Nuclear factor-kappa B (NF-kB) has been shown to critically increases the ability of endometriotic cells to invade and adhere to the peritoneal surface by early regulation of the inflammatory response in endometriotic tissues [37]. Activation of the NF-kB pathway mediates cell proliferation and angiogenesis. Moreover, previous cancer cell line studies have demonstrated that NF-kB stimulates the self-renewal mechanisms of cancer stem cells, which helping to maintain cancer stem sell (CSC)’ populations in tumors [38]. Similarly, a recent study clearly demonstrated that inhibition of NF-kB reduces the expression of stem cell transcription factors SOX-2, NANOG, and Oct-4 in CSCs that present overexpression in several cancers, including breast, prostate, and oral squamous cell carcinoma [39]. NF-kB activation has also been associated with the invasive and metastatic capabilities of cancer, mainly by modulating the epithelial to mesenchymal transition, which reduces the epithelial marker E-cadherin [40]. The overexpression of endometrial stem cell marker Oct-4, the decreased expression of adhesion molecules (especially E-Cadherin), and the correlation of these expressions with the clinicopathological findings of he present study demonstrated that these molecular markers may contribute to the generation and progression of endometriosis.

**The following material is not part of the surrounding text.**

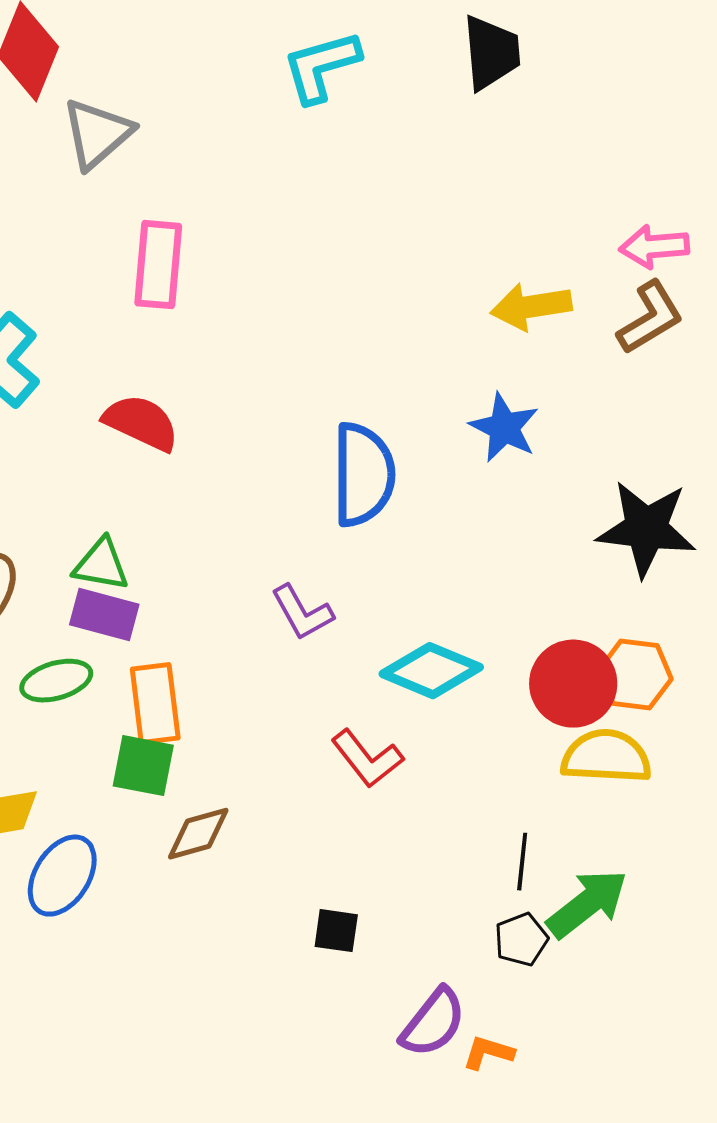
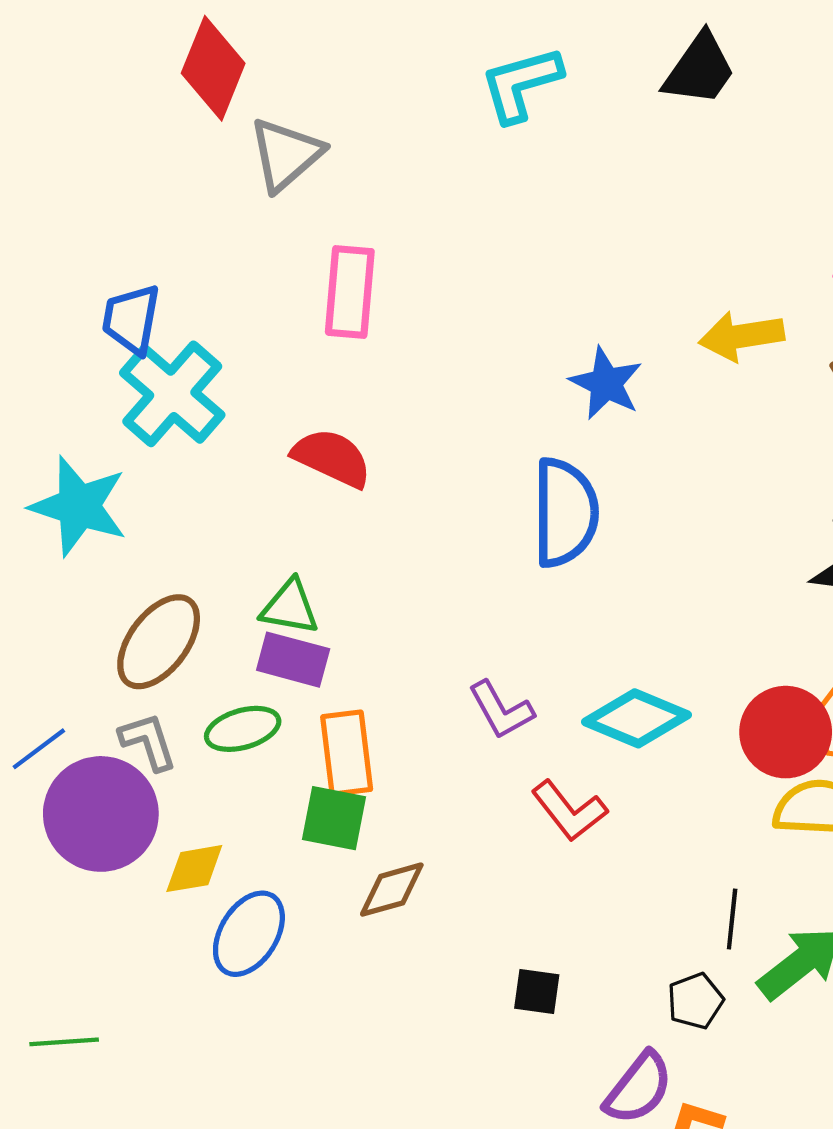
black trapezoid: (491, 53) -> (700, 69), turned 40
blue star: (504, 428) -> (606, 383), moved
purple L-shape: (302, 613) -> (501, 710), moved
black pentagon: (521, 940) -> (695, 1001), moved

Regarding the cyclic fluctuation of CD44 and E-cadherin expressions in endometrial tissue, previous studies have shown that these expressions were lowest during the proliferative phase of menstruation and highest during the late secretory phase of menstruation [34, 36]. Similarly, our cyclic fashion analysis demonstrated that the expression of CD44 and E-cadherin in the endometrial tissue tended to be lower in the proliferation phase of the menstrual cycle and higher in the secretory phase. We also found that during the secretory phase of the menstrual cycle, the expression of adhesion molecules was lower in the eutopic endometrial tissues of women with endometriosis than in the control group. However, there were no significant differences between the different phases of menstruation and the expressions of these adhesion molecules in the eutopic and control endometrial tissues. Previous studies have indicated that these adhesion molecules might be involved in the implantation of fertilized ovum in the endometrium [41]. In light of these studies, decreased expression of adhesion molecules in the secretory phase of the menstrual cycle may contribute to the development of infertility in women with endometriosis.

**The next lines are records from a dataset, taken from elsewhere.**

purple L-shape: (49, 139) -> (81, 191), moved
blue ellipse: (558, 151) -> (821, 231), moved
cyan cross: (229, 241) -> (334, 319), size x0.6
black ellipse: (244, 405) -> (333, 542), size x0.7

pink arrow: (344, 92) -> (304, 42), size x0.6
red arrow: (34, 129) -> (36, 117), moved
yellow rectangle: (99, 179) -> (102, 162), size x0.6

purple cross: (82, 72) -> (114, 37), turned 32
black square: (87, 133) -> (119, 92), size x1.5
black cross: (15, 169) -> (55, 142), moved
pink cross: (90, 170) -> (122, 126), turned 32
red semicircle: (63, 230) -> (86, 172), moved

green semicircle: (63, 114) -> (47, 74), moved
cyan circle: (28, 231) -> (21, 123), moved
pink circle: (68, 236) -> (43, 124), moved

The main limitation of the present study was the relatively small number of participants. However, this is the first study to investigate the stem cells and adhesion molecules expressions in the eutopic and ectopic endometrial tissue samples of patients with a single subtype of endometriosis.

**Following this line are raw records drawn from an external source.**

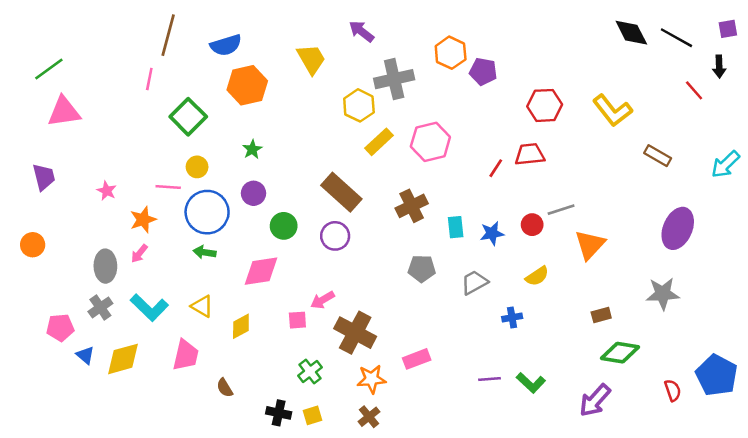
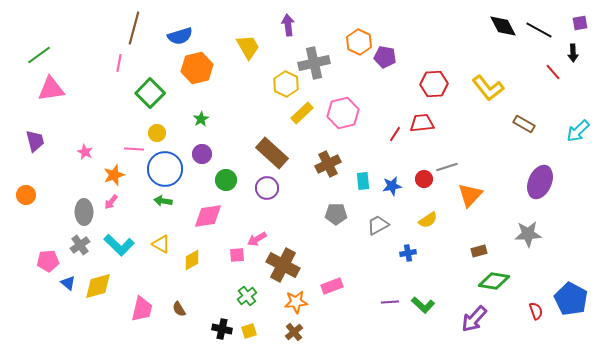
purple arrow: (361, 31) -> (288, 25), turned 45
pink trapezoid: (186, 355) -> (142, 309), moved

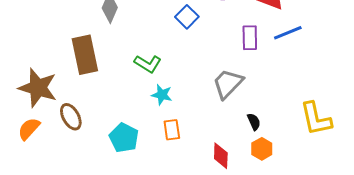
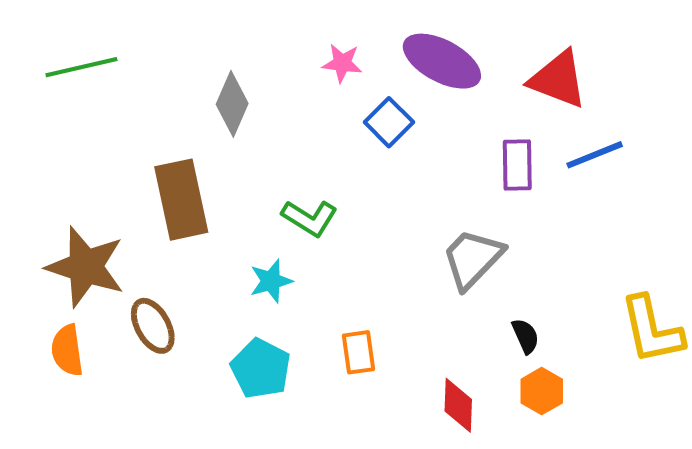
cyan star: (162, 95) -> (271, 281), moved, turned -30
orange semicircle: (29, 129) -> (67, 350), turned -50

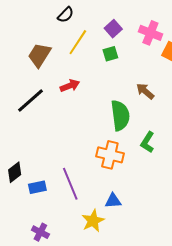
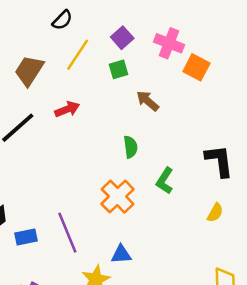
brown arrow: (145, 91) -> (148, 101), moved
green semicircle: (120, 115) -> (131, 147), size x0.6
orange cross: (110, 155) -> (118, 197), turned 32

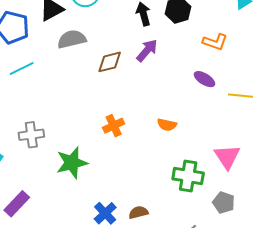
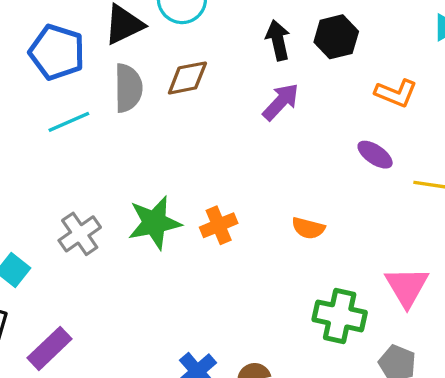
gray semicircle: (72, 39) -> (128, 88), moved, turned 100
brown diamond: (110, 62) -> (187, 78), moved
gray cross: (31, 135) -> (80, 234), turned -30
green star: (72, 163) -> (154, 223), moved

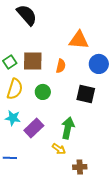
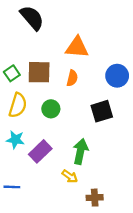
orange triangle: (79, 40) -> (77, 47), moved
black square: (86, 94) -> (102, 111), turned -30

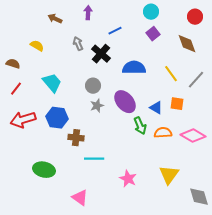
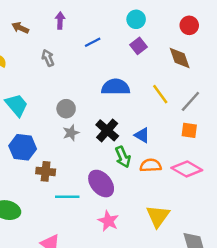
black cross: (101, 54) -> (107, 130), moved
purple ellipse: (125, 102) -> (101, 184), moved
orange square: (177, 104) -> (189, 130), moved

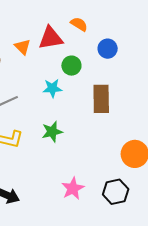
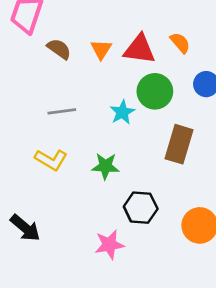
green circle: (71, 66) -> (155, 91), size x1.4
cyan star: (52, 88) -> (122, 112), turned 30
black hexagon: (116, 192) -> (141, 208), moved

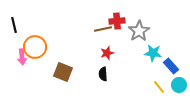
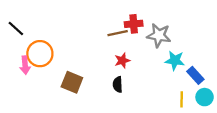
black line: (14, 25) -> (16, 28), turned -35
gray star: (139, 31) -> (159, 35), turned -30
yellow line: (159, 87) -> (182, 99), turned 40

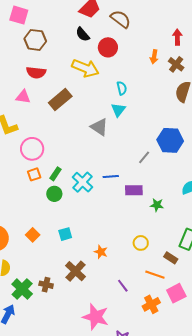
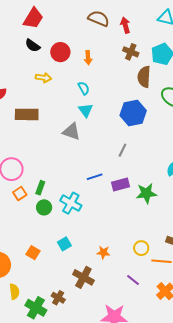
brown semicircle: (121, 19) -> (99, 18), moved
orange arrow: (154, 57) -> (88, 58), moved
yellow arrow: (85, 68) -> (44, 78), size x0.6
brown rectangle: (60, 100) -> (27, 114), turned 55
blue hexagon: (170, 140) -> (133, 113), moved
cyan cross: (83, 182) -> (71, 203), moved
green star: (157, 205) -> (146, 193), size x1.5
yellow circle: (141, 243) -> (141, 248), moved
brown cross: (46, 285) -> (58, 298), turned 32

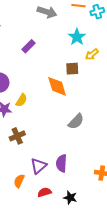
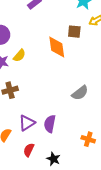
gray semicircle: (76, 121) -> (80, 93), moved
red semicircle: (44, 192) -> (29, 150), turned -56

The combination of an increased endometrial stem cell population and altered adhesion molecule expression in endometriotic tissue appears to contribute to the development and progression of endometriosis. To fully investigate the etiology of and therapeutic approaches to endometriosis, further animal model studies are recommended to test the inhibition of endometrial stem cells self-renewal and related pathways associated with adhesion molecule expression.